I have been learning some exciting insights about cyber security in my beginning stages in my new lab. First and foremost, thinking like a security researcher is a unique experience compared to thinking like any other computer scientist. In cyber security, a researcher must think with a duel mindset. First, as an person protecting information. Second, as an adversary trying to attain that information when they should not have access to it. Based off that mindset, there are vastly different types of work that a researcher can delve into.

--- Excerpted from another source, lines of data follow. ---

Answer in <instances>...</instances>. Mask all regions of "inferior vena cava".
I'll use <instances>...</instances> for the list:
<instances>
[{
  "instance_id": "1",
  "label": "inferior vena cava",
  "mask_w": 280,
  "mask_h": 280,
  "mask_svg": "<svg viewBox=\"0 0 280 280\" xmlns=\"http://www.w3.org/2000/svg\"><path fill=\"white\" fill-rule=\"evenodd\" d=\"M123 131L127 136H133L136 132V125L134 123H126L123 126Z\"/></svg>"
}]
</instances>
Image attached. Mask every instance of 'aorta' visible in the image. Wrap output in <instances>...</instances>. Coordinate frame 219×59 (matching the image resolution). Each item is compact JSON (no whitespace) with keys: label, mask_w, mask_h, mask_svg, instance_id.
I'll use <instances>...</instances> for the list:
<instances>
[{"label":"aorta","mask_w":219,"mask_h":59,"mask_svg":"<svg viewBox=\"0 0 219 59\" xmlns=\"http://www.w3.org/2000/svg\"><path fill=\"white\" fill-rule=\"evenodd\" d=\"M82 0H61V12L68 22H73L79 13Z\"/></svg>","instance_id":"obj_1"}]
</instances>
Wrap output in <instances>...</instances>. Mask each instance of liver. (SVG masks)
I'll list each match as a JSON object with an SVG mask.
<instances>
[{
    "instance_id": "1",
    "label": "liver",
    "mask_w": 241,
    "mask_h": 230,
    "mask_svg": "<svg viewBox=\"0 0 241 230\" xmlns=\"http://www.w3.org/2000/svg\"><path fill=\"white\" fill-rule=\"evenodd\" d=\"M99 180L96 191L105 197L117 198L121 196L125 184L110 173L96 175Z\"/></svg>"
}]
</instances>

One of my friends, a graduate student in the lab, works on researching best practices for software developers so that they can prevent themselves from making software that could be vulnerable to attackers. Some researchers spend time trying to attack different systems in different ways to prove that vulnerabilities exist. It seems these researchers will then get the company involved in their findings so the company can fix the vulnerability before the paper is published.
I am currently exploring research that will allow me to protect precious information. I want to be able to expose instances in which a company may not be as careful as it should be with its users’ information. I want to be the Captain America of data protection, doing the best I can in the name of privacy for all. Maybe that means I have to attack a company system, but I would rather not be that type of hacker. I want to showcase my findings the way Captain America might, for the good of all. Maybe I’m a little naive, or maybe not. Maybe, like Captain America, I’m an old soul of sorts.